— Боком разверни! Дубина!
Мужики исправили курс. Сундук уплыл.
— Барыня-то тогда — только утром прибежала. Вся трёпаная, — как бы невзначай сообщила горничная, — от туфель одни ошмётки.
Лакей холодно отстранился:
— У вас, гляжу, дел нет. Ступайте проверьте, как укладывают багаж её сиятельства.
Горничная надула губки. Но повиновалась.
Сам он направился в кухню. Нашёл мутную бутыль. Ловко перелил из неё в изящный графин. Обтёр. Поставил графин на поднос. Взял стопку льняных салфеток. Сунул к носу. Остался удовлетворён чистотой. Положил рядом с графином.
Взял бутыль за горлышко. И с наслаждением жахнул о стену. Брызнул уксус и осколки.

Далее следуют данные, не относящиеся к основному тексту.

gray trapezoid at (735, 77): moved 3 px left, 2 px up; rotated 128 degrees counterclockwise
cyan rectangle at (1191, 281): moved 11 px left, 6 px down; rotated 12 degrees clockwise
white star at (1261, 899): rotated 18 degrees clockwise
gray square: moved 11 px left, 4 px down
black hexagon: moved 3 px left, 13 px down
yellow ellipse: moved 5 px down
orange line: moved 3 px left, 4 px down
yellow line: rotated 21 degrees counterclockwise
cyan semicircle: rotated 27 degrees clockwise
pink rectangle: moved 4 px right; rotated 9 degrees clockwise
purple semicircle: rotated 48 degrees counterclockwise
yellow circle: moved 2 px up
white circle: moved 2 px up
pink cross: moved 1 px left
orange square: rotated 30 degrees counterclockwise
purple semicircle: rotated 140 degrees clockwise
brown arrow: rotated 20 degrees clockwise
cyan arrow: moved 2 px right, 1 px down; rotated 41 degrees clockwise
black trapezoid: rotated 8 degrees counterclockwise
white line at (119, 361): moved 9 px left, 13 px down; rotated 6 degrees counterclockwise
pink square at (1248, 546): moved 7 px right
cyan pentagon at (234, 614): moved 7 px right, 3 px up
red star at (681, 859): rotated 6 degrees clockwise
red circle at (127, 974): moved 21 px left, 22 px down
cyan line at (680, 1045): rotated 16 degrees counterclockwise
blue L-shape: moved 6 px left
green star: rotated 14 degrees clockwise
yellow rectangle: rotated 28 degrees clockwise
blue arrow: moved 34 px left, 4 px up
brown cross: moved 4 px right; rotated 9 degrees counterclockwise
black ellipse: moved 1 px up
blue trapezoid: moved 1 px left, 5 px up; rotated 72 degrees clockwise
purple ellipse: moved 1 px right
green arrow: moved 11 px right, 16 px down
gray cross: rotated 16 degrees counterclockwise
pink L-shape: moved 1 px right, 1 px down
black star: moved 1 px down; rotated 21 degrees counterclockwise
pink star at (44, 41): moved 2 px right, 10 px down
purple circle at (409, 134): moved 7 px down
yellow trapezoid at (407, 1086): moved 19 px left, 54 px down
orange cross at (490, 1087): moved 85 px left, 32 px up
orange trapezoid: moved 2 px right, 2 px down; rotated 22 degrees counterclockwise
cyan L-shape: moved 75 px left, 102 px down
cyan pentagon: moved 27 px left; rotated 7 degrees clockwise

Лакей удовлетворённо посмотрел на мокрое пятно. На осколки. Поднял поднос и плавно понёс в спальню, где лежала старая графиня.
У постели собрались все.
Но обернулась только Мари. Выглядела она скверно: лицо опухло, под глазами чёрные круги. Подошла. Кивнула ему, шепнула, принимая поднос:
— Яков, не знаю, что бы без вас делали. Спасибо вам.
— Ваше сиятельство, — величественно наклонил пробор лакей.
Мари поставила поднос на ночной столик. Стала смачивать салфетку. Кисло запахло уксусом. Мари была чуть ли не рада хлопотам: укладыванию, распоряжениям, отъезду. Если бы она не бегала, не распоряжалась, не присматривала, не укладывала, то села бы лицом к стене и завыла.
Минувшая ночь казалась ей дурным сном, от которого она не проснулась.
Только притворялась бодрствующей, деловитой, собранной — той Мари, которая нужна была сейчас им всем.
Переглянулась с Оленькой. Осторожно заговорила:
— Мама, мы должны перенести вас в экипаж.
Графиня громко застонала.
— Так ужасно… — Изо рта её пахло ландышевыми каплями.